(Records from a collection)

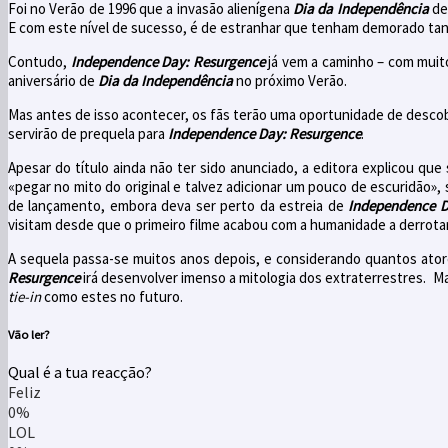
Foi no Verão de 1996 que a invasão alienígena
Dia da Independência
d
E com este nível de sucesso, é de estranhar que tenham demorado tan
Contudo,
Independence Day: Resurgence
já vem a caminho – com muito
aniversário de
Dia da Independência
no próximo Verão.
Mas antes de isso acontecer, os fãs terão uma oportunidade de descob
servirão de prequela para
Independence Day: Resurgence
.
Apesar do título ainda não ter sido anunciado, a editora explicou que
«pegar no mito do original e talvez adicionar um pouco de escuridão»,
de lançamento, embora deva ser perto da estreia de
Independence D
visitam desde que o primeiro filme acabou com a humanidade a derrotar
A sequela passa-se muitos anos depois, e considerando quantos atores 
Resurgence
irá desenvolver imenso a mitologia dos extraterrestres. Ma
tie-in
como estes no futuro.
Vão ler?
Qual é a tua reacção?
Feliz
0%
LOL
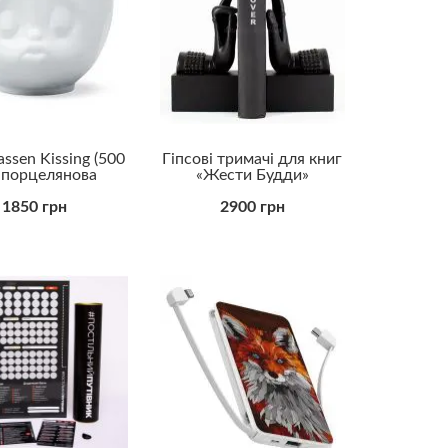
Прикольні
Романтичні
Універсальні
assen Kissing (500
Гіпсові тримачі для книг
 порцелянова
«Жести Будди»
1850 грн
2900 грн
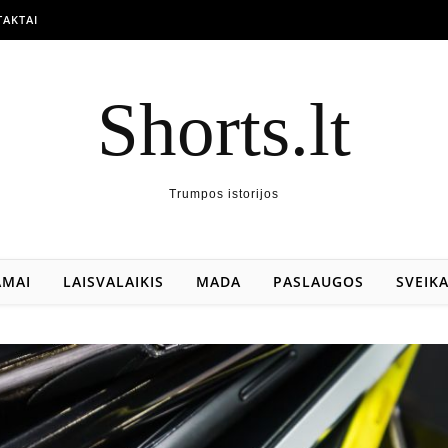
AKTAI
Shorts.lt
Trumpos istorijos
AMAI
LAISVALAIKIS
MADA
PASLAUGOS
SVEIK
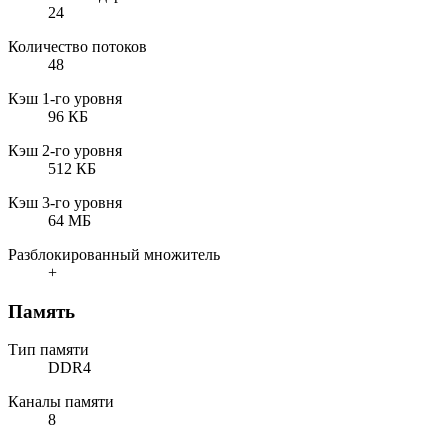
24
Количество потоков
48
Кэш 1-го уровня
96 КБ
Кэш 2-го уровня
512 КБ
Кэш 3-го уровня
64 МБ
Разблокированный множитель
+
Память
Тип памяти
DDR4
Каналы памяти
8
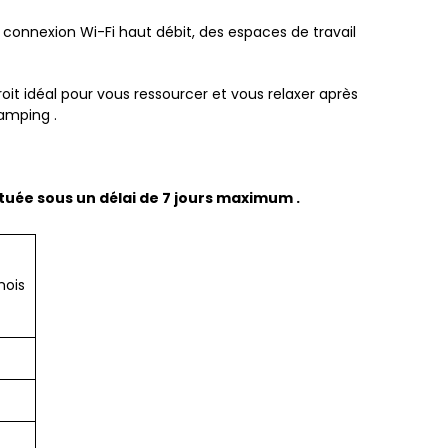
connexion Wi-Fi haut débit, des espaces de travail
it idéal pour vous ressourcer et vous relaxer après
camping .
ituée sous un délai de 7 jours maximum .
mois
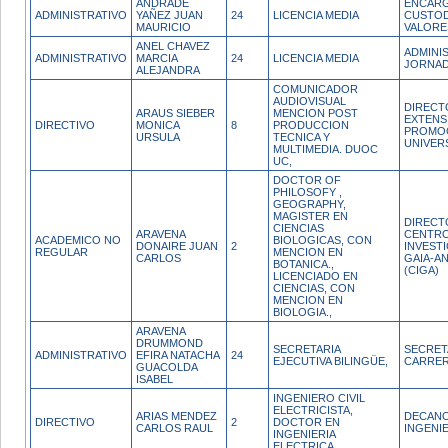
ANDRADE
ENCAR
ADMINISTRATIVO
YAÑEZ JUAN
24
LICENCIA MEDIA
CUSTOD
MAURICIO
VALORE
ANEL CHAVEZ
ADMINI
ADMINISTRATIVO
MARCIA
24
LICENCIA MEDIA
JORNAD
ALEJANDRA
COMUNICADOR
AUDIOVISUAL
DIRECT
ARAUS SIEBER
MENCION POST
EXTENS
DIRECTIVO
MONICA
8
PRODUCCION
PROMO
URSULA
TECNICA Y
UNIVER
MULTIMEDIA. DUOC
UC,
DOCTOR OF
PHILOSOFY ,
GEOGRAPHY,
MAGISTER EN
DIRECT
CIENCIAS
ARAVENA
CENTRO
ACADEMICO NO
BIOLOGICAS, CON
DONAIRE JUAN
2
INVEST
REGULAR
MENCION EN
CARLOS
GAIA-A
BOTANICA.,
(CIGA)
LICENCIADO EN
CIENCIAS, CON
MENCION EN
BIOLOGIA.,
ARAVENA
DRUMMOND
SECRETARIA
SECRET
ADMINISTRATIVO
EFIRA NATACHA
24
EJECUTIVA BILINGÜE,
CARRE
GUACOLDA
ISABEL
INGENIERO CIVIL
ELECTRICISTA,
ARIAS MENDEZ
DECANO
DIRECTIVO
2
DOCTOR EN
CARLOS RAUL
INGENI
INGENIERIA
ELECTRICA,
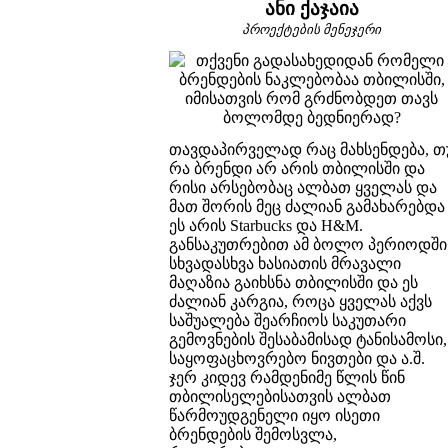
ანი ქაჯაია
პროექტების მენეჯერი
თავდაპირველად რაც მახსენდება, თ
რა ბრენდი არ არის თბილისში და
რისი არსებობაც ალბათ ყველას და
მათ შორის მეც ძალიან გამახარებდა
ეს არის Starbuсks და H&M.
განსაკუთრებით ამ ბოლო პერიოდში
სხვადასხვა ხასიათის მრავალი
მაღაზია გაიხსნა თბილისში და ეს
ძალიან კარგია, როცა ყველას აქვს
საშუალება შეარჩიოს საკუთარი
გემოვნების შესაბამისად ტანისამოსი,
საყოფაცხოვრებო ნივთები და ა.შ.
ჯერ კიდევ რამდენიმე წლის წინ
თბილისელებისათვის ალბათ
წარმოუდგენელი იყო ისეთი
ბრენდების შემოსვლა,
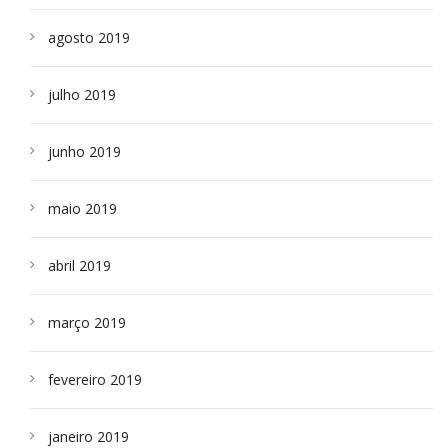
agosto 2019
julho 2019
junho 2019
maio 2019
abril 2019
março 2019
fevereiro 2019
janeiro 2019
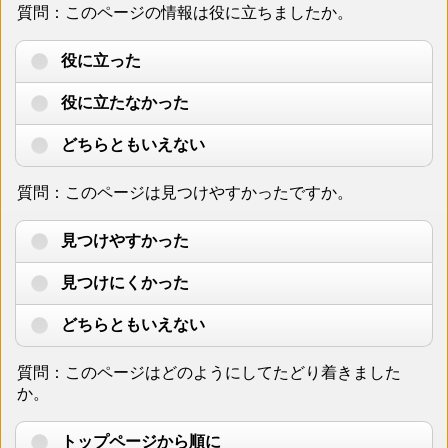
質問：このページの情報は役に立ちましたか。
役に立った
役に立たなかった
どちらともいえない
質問：このページは見つけやすかったですか。
見つけやすかった
見つけにくかった
どちらともいえない
質問：このページはどのようにしてたどり着きました
か。
トップページから順に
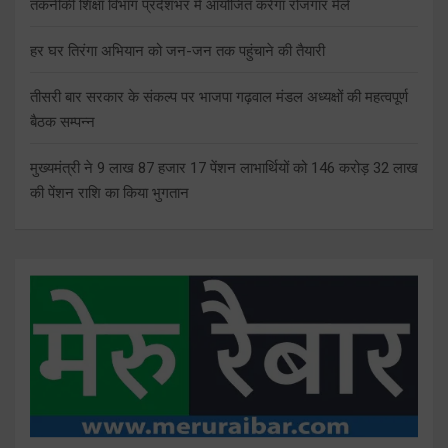
तकनीकी शिक्षा विभाग प्रदेशभर में आयोजित करेगा रोजगार मेले
हर घर तिरंगा अभियान को जन-जन तक पहुंचाने की तैयारी
तीसरी बार सरकार के संकल्प पर भाजपा गढ़वाल मंडल अध्यक्षों की महत्वपूर्ण
बैठक सम्पन्न
मुख्यमंत्री ने 9 लाख 87 हजार 17 पेंशन लाभार्थियों को 146 करोड़ 32 लाख
की पेंशन राशि का किया भुगतान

WORK INSTRUCTIONS
The expected answer is a number and nothing else: how many lines above include the word "თბილისში".

RESULT
2